Price on request typically signals one of three scenarios in Dubai's off-plan market: the project is in pre-launch where RERA pricing approval is still being finalised, the developer is running a tiered release to control price compression across payment plan phases, or the product is positioned at a premium where direct buyer negotiation is preferred over open-market advertising. In all three cases, buyers should contact a sales team or the developer directly to obtain the current RERA-filed price schedule and payment plan. The Dubai Land Department off-plan project registry provides a verified price reference once the project is formally filed, and checking that registration confirms both the legal status of the sale and the escrow structure protecting stage payments.

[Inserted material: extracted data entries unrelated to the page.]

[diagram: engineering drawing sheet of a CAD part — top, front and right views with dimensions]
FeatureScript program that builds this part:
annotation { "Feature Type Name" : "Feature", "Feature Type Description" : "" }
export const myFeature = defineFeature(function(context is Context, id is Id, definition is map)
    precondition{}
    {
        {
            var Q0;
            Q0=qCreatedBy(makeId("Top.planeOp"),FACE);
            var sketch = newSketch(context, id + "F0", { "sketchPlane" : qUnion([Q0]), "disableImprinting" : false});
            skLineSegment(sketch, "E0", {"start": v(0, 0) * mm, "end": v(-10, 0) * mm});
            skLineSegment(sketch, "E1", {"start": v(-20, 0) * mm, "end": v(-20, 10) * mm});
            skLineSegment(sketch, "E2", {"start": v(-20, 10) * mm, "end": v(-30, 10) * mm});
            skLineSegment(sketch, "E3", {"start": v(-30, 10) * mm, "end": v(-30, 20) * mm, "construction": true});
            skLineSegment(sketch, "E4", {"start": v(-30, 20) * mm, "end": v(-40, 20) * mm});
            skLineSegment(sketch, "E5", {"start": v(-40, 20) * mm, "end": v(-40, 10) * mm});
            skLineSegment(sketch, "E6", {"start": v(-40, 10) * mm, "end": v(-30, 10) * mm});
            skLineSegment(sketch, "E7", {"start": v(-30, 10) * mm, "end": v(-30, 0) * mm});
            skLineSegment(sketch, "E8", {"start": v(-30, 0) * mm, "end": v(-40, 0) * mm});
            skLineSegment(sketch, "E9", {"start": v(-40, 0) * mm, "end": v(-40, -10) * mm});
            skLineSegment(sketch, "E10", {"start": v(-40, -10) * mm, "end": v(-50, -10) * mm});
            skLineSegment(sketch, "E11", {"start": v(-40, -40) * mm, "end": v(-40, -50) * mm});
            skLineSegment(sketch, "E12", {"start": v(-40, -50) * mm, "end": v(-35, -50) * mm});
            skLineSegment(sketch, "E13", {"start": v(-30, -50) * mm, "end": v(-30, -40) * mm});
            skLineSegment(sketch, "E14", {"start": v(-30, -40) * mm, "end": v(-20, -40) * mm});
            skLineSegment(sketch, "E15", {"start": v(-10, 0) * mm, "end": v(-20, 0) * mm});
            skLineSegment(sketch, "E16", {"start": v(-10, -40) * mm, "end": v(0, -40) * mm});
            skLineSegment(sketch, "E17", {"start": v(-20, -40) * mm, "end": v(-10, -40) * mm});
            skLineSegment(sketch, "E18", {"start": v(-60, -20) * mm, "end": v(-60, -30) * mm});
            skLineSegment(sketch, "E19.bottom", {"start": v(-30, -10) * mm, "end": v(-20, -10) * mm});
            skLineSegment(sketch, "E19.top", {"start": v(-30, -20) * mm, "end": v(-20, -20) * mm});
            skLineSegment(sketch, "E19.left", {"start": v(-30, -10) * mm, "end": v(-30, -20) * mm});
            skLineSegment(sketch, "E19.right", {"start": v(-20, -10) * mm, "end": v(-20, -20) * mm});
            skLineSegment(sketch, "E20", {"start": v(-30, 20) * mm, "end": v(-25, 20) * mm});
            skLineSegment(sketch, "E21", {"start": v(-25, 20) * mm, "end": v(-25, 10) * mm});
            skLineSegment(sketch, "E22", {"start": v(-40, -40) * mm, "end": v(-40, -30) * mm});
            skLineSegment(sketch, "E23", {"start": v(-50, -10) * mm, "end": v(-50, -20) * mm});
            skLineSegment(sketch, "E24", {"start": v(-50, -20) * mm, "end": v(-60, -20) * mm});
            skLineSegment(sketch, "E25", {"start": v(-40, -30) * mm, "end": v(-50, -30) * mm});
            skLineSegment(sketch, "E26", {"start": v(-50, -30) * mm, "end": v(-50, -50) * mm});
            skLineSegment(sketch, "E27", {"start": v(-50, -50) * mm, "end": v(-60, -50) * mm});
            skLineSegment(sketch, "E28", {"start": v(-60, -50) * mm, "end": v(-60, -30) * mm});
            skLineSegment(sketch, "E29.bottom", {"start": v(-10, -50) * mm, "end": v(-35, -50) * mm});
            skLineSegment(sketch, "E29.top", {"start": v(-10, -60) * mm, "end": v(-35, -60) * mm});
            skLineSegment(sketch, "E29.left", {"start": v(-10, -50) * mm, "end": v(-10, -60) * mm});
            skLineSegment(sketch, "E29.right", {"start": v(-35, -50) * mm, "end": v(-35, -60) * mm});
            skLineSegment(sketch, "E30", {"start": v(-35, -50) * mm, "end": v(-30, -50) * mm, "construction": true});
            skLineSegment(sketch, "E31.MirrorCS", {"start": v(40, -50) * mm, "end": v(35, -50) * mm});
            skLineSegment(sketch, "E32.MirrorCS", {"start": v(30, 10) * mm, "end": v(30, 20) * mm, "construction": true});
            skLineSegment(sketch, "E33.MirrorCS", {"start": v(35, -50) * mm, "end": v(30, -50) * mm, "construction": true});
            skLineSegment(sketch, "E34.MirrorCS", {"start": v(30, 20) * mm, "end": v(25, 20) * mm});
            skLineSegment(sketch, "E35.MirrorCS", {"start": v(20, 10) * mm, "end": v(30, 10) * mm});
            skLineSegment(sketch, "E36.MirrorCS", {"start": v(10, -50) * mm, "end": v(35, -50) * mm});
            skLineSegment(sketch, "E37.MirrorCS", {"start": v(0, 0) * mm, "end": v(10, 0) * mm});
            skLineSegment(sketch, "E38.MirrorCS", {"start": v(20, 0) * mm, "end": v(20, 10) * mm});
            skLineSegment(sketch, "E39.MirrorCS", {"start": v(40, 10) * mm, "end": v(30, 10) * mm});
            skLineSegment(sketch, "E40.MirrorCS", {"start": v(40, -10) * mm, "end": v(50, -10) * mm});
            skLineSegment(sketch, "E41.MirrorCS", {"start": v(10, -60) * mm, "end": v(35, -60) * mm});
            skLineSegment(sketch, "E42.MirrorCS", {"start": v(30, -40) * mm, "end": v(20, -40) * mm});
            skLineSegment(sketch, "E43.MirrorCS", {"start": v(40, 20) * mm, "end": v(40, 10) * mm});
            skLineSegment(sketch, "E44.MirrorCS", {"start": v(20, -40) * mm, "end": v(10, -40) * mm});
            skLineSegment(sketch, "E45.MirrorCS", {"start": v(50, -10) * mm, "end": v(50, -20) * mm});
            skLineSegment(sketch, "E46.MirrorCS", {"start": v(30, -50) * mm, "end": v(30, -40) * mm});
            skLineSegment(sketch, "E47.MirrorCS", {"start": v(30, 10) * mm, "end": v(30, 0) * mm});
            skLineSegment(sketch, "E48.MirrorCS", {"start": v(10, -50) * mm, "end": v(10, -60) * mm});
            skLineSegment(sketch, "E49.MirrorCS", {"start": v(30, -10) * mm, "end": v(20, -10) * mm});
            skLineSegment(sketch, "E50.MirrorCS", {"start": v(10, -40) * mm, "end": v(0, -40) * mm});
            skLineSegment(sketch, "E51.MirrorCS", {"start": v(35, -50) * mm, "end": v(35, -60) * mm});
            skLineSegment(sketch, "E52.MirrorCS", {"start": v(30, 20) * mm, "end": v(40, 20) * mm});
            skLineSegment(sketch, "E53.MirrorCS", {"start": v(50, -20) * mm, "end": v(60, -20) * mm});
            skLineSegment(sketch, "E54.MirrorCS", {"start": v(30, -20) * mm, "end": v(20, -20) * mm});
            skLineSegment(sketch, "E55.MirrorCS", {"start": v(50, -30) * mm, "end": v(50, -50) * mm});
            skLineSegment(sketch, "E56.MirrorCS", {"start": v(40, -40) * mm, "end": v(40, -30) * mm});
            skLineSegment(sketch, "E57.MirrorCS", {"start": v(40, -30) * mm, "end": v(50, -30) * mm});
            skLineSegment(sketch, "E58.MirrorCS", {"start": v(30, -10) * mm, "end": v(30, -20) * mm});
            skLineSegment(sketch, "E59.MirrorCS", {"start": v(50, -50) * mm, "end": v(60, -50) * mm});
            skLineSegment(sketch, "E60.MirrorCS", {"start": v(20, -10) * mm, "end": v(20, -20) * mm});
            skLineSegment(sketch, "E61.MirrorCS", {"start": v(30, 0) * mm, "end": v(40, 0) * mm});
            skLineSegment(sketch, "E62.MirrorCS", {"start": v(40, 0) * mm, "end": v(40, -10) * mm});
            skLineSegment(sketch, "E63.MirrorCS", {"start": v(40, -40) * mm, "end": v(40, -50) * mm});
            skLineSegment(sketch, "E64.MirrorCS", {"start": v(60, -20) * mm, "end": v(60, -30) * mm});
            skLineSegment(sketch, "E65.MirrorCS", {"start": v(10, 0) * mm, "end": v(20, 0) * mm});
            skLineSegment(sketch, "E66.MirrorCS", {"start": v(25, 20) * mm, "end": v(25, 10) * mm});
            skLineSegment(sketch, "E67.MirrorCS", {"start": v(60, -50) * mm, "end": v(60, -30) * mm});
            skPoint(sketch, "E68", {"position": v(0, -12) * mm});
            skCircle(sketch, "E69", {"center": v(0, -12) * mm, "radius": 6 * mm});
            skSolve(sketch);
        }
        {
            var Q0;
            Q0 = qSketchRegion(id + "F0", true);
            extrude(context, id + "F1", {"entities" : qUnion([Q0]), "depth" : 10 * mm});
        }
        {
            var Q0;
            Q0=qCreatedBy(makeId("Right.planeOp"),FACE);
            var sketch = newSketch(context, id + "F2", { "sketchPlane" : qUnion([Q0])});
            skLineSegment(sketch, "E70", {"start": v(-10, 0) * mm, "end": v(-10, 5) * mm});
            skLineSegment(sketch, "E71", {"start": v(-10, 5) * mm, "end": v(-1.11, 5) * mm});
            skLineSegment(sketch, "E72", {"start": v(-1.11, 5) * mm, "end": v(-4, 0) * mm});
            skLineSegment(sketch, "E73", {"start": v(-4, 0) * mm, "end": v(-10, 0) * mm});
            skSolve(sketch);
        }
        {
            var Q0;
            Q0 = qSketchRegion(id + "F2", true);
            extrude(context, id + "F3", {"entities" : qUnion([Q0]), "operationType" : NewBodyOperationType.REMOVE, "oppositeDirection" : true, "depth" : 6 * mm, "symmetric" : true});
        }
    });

Dubai Islands is a five-island waterfront development off the Deira coastline, master-planned by Nakheel with beachfront access, resort hotels, marina facilities, and direct Gulf frontage. Pricing on the islands currently sits below comparable waterfront addresses such as Palm Jumeirah or Bluewaters Island, and the investment thesis rests on infrastructure completion, hotel activation, and secondary market demand developing as the area matures. For off-plan buyers, the key risk factor is timeline dependency: waterfront destinations under active construction require buyers to verify that road connectivity, utilities, and community services on the specific island hosting their project are confirmed for delivery ahead of residential handover. Buyers should confirm current construction progress on the Dubai Islands infrastructure programme and compare handover dates across active launches on the island before committing.